Second, the book is theologically anemic. There is no doubt Salatin is an engaged and faithful Christian. However, the book lacks awareness of basic doctrinal teaching. Salatin has familiarity with Scripture, but his repeated misuse of texts to make points is grating. In many cases Salatin makes a sound, biblical point, but uses an unrelated proof text to support it. Additionally, the translation of Bible quotes seems to have been selected for words that match his point, rather than faithfulness to the text and context of Scripture. These are the sorts of weaknesses I expect to find in independent blogs on the internet or self-published e-books, not in books from established publishing houses.

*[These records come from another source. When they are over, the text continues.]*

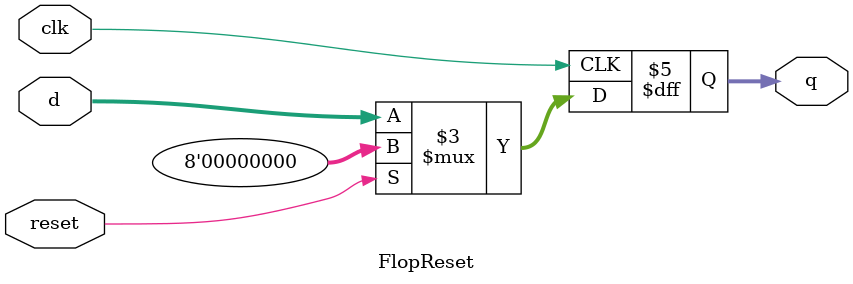
<source format=sv>
/**
 * リセット付きフリップ・フロップ
 */
module FlopReset
  #(parameter WIDTH = 8)	   // 入出力ビット幅
   (input logic clk, reset,	// クロック、リセット
    input logic [WIDTH - 1:0]  d, // 入力
    output logic [WIDTH - 1:0] q); // 出力

//   always_ff @(posedge clk, posedge reset)
   always_ff @(posedge clk)
     if (reset) q <= 0;
     else q <= d;
   
endmodule // FlopReset

</source>
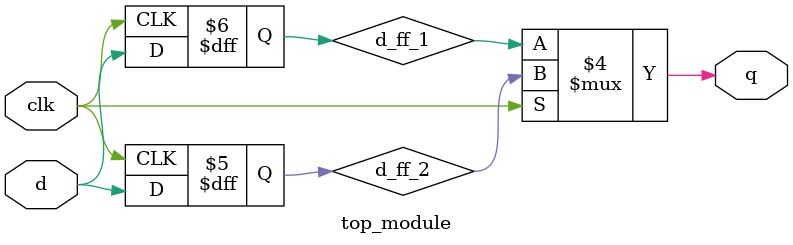
<source format=sv>
module top_module(
    input clk,
    input d,
    output reg q);

    reg d_ff_1, d_ff_2;

    always @(posedge clk) begin
        d_ff_1 <= d;
    end

    always @(negedge clk) begin
        d_ff_2 <= d;
    end

    always @(*) begin
        q = clk ? d_ff_2 : d_ff_1;
    end
endmodule

</source>
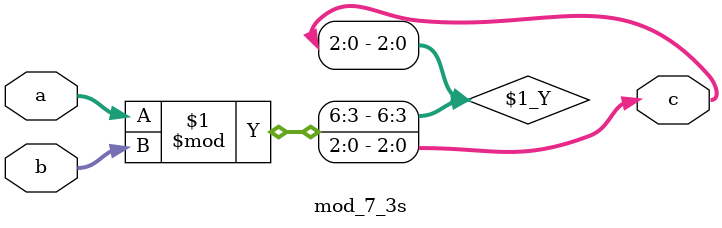
<source format=v>
module mod_7_3s(a, b, c);
  input [6:0] a;
  input signed [2:0] b;
  output [2:0] c;

  assign c = a % b;

endmodule

</source>
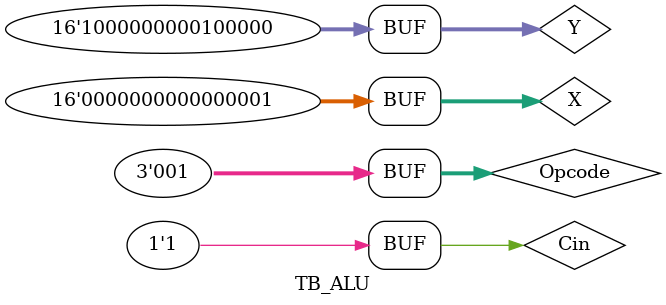
<source format=v>
`timescale 1ns / 1ps

module TB_ALU();
    //inputs
    reg [15:0] X,Y;
    reg Cin;
    reg [2:0] Opcode;
    //ouputs
    wire Cout,Lt,Eq,Gt,Ov;
    wire [15:0] Out;
    //                           input1(16b),input2(16b),Output(16b),CarryIn,CarryOut,LessThan,EqualTo,GreaterThan,Overflow,Opcode 
    ALU             ALU1        (X          ,Y          ,Out        ,Cin    ,Cout    ,Lt      ,Eq     ,Gt         ,Ov      ,Opcode);
      
    // Test Bench Stimulus
    initial
        begin
            //***** Test Opcode 000 -> Unsigned Addition
            // Expected Result: 500
            X = 200; Y = 300; Cin = 0; Opcode = 3'b000;
            // Expected Result: 501
            #5 X = 200; Y = 300; Cin = 1; Opcode = 3'b000;
            // Expected Result: Not 198
            #5  X = 200; Y = -2; Cin = 0; Opcode = 3'b000;
            
            //***** Test Opcode 001 -> Signed Addition
            // Expected Result: 500
            #5 X = 200; Y = 300; Cin = 0; Opcode = 3'b001;
            // Expected Result: -100
            #5 X = 200; Y = 300; Cin = 1; Opcode = 3'b001;
            // Expected Result: 100
            #5  X = 200; Y = -100; Cin = 0; Opcode = 3'b001;
            // Expected Result: 100
            #5  X = -200; Y = 300; Cin = 0; Opcode = 3'b001;
            // Expected Result: 300
            #5  X = 200; Y = -100; Cin = 1; Opcode = 3'b001;
            // Expected Result: -400
            #5  X = -100; Y = 300; Cin = 1; Opcode = 3'b001;
            
            //****** Test Opcode 010 -> Bitwise AND
            #5  X = 16'b1000_1000_1000_1000; Y = 16'b1111_1111_1111_1111; Cin = 0; Opcode = 3'b010;
            #5  X = 16'b0001_0001_0001_0001; Y = 16'b1111_1111_1111_1111; Cin = 0; Opcode = 3'b010;
            #5  X = 16'b0000_0000_0000_0000; Y = 16'b1111_1111_1111_1111; Cin = 0; Opcode = 3'b010;
            #5  X = 16'b1111_1111_1111_1111; Y = 16'b0000_0000_0000_0000; Cin = 0; Opcode = 3'b010;
            #5  X = 16'b1111_1111_1111_1111; Y = 16'b1111_1111_1111_1111; Cin = 0; Opcode = 3'b010;
            
            //***** Test Opcode 011 -> Bitwise OR
            #5  X = 16'b1000_1000_1000_1000; Y = 16'b1111_1111_1111_1111; Cin = 0; Opcode = 3'b011;
            #5  X = 16'b0001_0001_0001_0001; Y = 16'b1111_1111_1111_1111; Cin = 0; Opcode = 3'b011;
            #5  X = 16'b0000_0000_0000_0000; Y = 16'b1111_1111_1111_1111; Cin = 0; Opcode = 3'b011;
            #5  X = 16'b1111_1111_1111_1111; Y = 16'b0000_0000_0000_0000; Cin = 0; Opcode = 3'b011;
            #5  X = 16'b1111_1111_1111_1111; Y = 16'b1111_1111_1111_1111; Cin = 0; Opcode = 3'b011;
            
            //***** Test Opcode 100 -> Set on Less Than
            // Expected Result: Not LT -> zero
            #5 X = 200; Y = 200; Cin = 0; Opcode = 3'b100;
            // Expected Result:     LT -> non zero
            #5 X = 100; Y = 200; Cin = 0; Opcode = 3'b100;
            // Expected Result: Not LT -> zero
            #5  X = 200; Y = 100; Cin = 0; Opcode = 3'b100;
            // Expected Result:     LT -> non zero
            #5  X = -200; Y = 100; Cin = 0; Opcode = 3'b100;
            // Expected Result: Not LT -> zero
            #5  X = 1; Y = -1; Cin = 0; Opcode = 3'b100;
            // Expected Result:     LT -> non zero
            #5 X = -200; Y = -100; Cin = 0; Opcode = 3'b100;
            
            //****** Test Opcode 101 -> Branch if not Equal to
            // Expected Result: Not EQ -> non zero
            #5 X = 100; Y = 200; Cin = 0; Opcode = 3'b101;
            // Expected Result:     EQ ->     zero
            #5 X = 200; Y = 200; Cin = 0; Opcode = 3'b101;
            // Expected Result: Not EQ -> non zero
            #5  X = -200; Y = 100; Cin = 0; Opcode = 3'b101;
            // Expected Result:     EQ ->     zero
            #5  X = -200; Y = -200; Cin = 0; Opcode = 3'b101;
            // Expected Result: Not EQ -> non zero
            #5  X = 1; Y = -1; Cin = 0; Opcode = 3'b101;
          
            //****** Test Overflow
            #5 X = 32000; Y = 10000; Cin = 0; Opcode = 3'b001;
            #5 X = 10000; Y = -32768; Cin = 1; Opcode = 3'b001;
            #5 X = 1; Y = -1000000; Cin = 1; Opcode = 3'b001;
            #5 X = 1; Y = 32800; Cin = 1; Opcode = 3'b001;                     
        end
endmodule

</source>
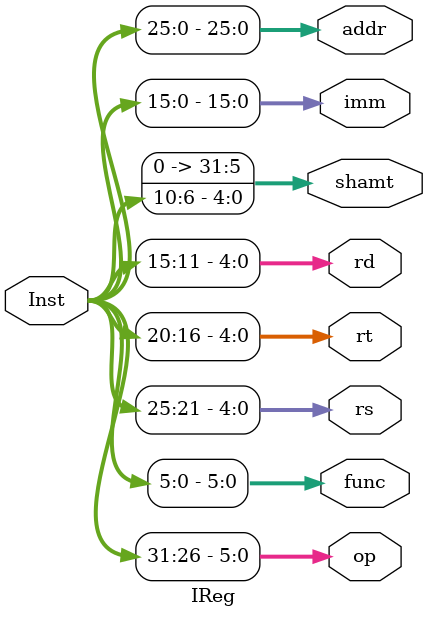
<source format=v>
module IReg(Inst, 
            op, rs, rt, rd, shamt, func, // R-format
            imm,                         // I-format
            addr);                       // jump
            
input [31:0] Inst;
output reg [5:0] op, func;
output reg [4:0] rs, rt, rd;
output reg [31:0] shamt;
output reg [15:0] imm;
output reg [25:0] addr;

always @(*)
    begin
        op <= Inst[31:26];
        rs <= Inst[25:21];
        rt <= Inst[20:16];

        rd <= Inst[15:11];
        shamt <= {{27{1'b0}},Inst[10:6]};
        func <= Inst[5:0];
        
        imm <= Inst[15:0];
        addr <=  Inst[25:0];
    end

endmodule
</source>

Third, the thesis of the book undermines a holistic environmental ethics. According to Salatin, “The thesis of this book is simple: all of God’s creation, the physical world, is an object lesson of spiritual truth.” (pg. xiv) This sort of matter-spirit dualism is the cause of much of the heartbreaking failure of many fundamentalist and evangelical Christians to engage in environmental ethics. The physical world is not merely an object lesson for spiritual truth. It is not even mainly an object lesson for spiritual truth. The basis for a Christian environmental ethics must include the inherent value of the present creation. Minimizing that value by describing God’s creation as a mere object lesson does not provide the best or most biblically faithful foundation for Christian environmentalism.
Some Points of Strength
Despite these critiques, Salatin should be applauded for engaging in a discussion of environmental ethics from a conservative Christian perspective. As my own doctoral research has shown, there is too little positive engagement by conservative Christians on the topic. As a Bob Jones University graduate (and previous alumni of the year), Salatin may help some Christians who have written off environmental concern as “earth worship” see that there is value in caring for the environment.

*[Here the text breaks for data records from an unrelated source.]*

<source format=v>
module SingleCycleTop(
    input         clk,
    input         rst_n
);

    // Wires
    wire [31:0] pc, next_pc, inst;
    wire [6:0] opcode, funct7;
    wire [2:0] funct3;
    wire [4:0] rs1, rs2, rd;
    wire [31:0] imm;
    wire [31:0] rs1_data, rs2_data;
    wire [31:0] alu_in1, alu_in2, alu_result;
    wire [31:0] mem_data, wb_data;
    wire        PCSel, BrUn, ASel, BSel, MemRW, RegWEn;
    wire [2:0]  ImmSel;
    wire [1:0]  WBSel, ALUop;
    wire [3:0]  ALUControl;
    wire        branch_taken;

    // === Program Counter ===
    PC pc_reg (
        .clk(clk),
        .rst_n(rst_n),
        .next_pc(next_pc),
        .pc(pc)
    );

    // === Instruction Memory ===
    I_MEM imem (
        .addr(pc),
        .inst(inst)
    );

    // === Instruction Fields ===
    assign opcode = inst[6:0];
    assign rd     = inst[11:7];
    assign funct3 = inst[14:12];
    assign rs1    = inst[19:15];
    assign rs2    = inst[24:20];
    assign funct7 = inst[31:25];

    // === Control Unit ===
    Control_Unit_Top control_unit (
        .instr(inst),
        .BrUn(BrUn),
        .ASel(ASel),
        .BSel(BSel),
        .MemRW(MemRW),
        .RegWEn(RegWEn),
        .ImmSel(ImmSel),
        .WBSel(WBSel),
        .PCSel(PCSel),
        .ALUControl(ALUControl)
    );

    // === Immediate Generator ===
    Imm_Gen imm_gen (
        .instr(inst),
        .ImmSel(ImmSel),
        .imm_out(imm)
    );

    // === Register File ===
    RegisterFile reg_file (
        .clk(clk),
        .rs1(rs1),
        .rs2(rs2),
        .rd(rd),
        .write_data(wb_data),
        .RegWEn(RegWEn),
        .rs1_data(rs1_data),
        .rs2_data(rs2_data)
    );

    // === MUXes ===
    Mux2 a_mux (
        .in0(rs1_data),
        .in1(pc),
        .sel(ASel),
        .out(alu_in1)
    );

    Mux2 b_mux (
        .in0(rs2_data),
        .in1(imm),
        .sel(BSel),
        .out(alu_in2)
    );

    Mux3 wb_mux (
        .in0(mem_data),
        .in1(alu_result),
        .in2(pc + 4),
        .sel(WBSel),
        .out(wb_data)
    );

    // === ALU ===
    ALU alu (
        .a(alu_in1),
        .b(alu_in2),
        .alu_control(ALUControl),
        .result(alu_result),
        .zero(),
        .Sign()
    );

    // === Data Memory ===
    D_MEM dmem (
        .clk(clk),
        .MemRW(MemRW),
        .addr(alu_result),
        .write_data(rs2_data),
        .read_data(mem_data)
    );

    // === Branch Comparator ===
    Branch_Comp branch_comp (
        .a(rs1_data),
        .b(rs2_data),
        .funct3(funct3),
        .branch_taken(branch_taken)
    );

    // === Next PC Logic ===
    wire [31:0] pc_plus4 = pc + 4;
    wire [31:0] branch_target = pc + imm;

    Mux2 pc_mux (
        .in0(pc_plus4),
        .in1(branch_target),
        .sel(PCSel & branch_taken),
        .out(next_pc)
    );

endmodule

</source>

I also celebrate Salatin’s continued efforts to recognize the unnecessary suffering of animals that occurs in some modern factory farms. In particular, Salatin’s call to utilize the market to entice meat producers to change their methods is a healthy approach. If people begin to demand meat from animals whose God-given value is recognized during their lives and in their deaths, then some unjust practices can be eliminated without the inevitable secondary consequences of additional governmental regulations.
There is much to be praised in this book. Salatin does well to show that one can be an orthodox Christian, committed to the fundamentals of the faith, and still be concerned with proper, loving stewardship of creation. However, there were significant opportunities for a more theologically robust case for creation care in this text. Salatin failed to take them. The book is only moderately successful as a result.
Note: I received a gratis copy of this volume from the publisher with no expectation of a positive review.